“What does it mean to be an embodied question mark wherever you are on your journey?” This was the question Dr. Larycia Hawkins presented to her students at Wheaton College. “Our bodies do work for us.”
As a professor of political science, Dr. Hawkins wanted to teach her students that it’s not enough to empathize with the hurting. True solidarity requires the use of our bodies to walk with those who are suffering. “Where Jesus went, societies and politics were changed–they were at least upset because his body was doing this incredible work of daring to see people in their misery.”
“Yeah, we’re political animals but our bodies are sites of political contestation. It’s not just a black woman’s body does work for her, all of our bodies do this kind of speaking on our behalf.”
An embodied question mark is “always speaking the truth to power, always calling to task the powers that be in order to amplify–not speak for the voices of the most vulnerable and the oppressed–and to walk with them.” Solidarity is like a bridge. It holds incredible tension yet it brings together what is and what ought to be.
In this episode, Dr. Hawkins shares her story of liminality as she stepped out onto the bridge of solidarity in the midst of a theo-political storm.
Dr. Larycia Hawkins is a fellow at the Institute for Advanced Studies in Culture at the University of Virginia. She was previously the founder of the Peace and Conflict Studies program and tenured professor at Wheaton College. Her work engages the intersections of race/ethnicity, religion, and politics. Dr. Hawkins’s research explores what it means to transcend theoretical solidarity with the oppressed and move to actual, embodied solidarity with the oppressed.

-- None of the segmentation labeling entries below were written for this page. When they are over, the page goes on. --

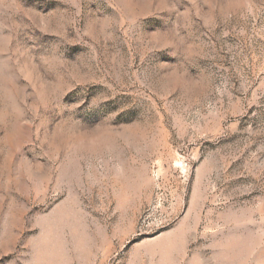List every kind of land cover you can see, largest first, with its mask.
Instances as JSON below:
<instances>
[{"label":"rangeland","instance_id":"rangeland-1","mask_svg":"<svg viewBox=\"0 0 264 264\" xmlns=\"http://www.w3.org/2000/svg\"><path fill=\"white\" fill-rule=\"evenodd\" d=\"M0 264H264V0H0Z\"/></svg>","mask_w":264,"mask_h":264}]
</instances>
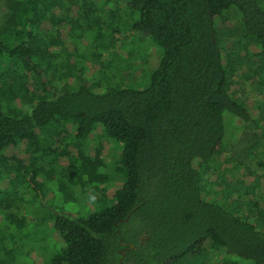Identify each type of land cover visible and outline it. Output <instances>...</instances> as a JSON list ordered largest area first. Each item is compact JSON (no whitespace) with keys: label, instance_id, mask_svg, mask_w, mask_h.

Dr. Hawkins kicked up a storm of controversy when she wore a hijab in order to highlight the impact of Islamophobia on Muslim women. This act of embodied solidarity fueled the increasing theo-political debates within American evangelicalism and resulted in the loss of her tenured position at Wheaton. Her unique knowledge and experience have made her a sought after speaker and leader of interfaith dialogue.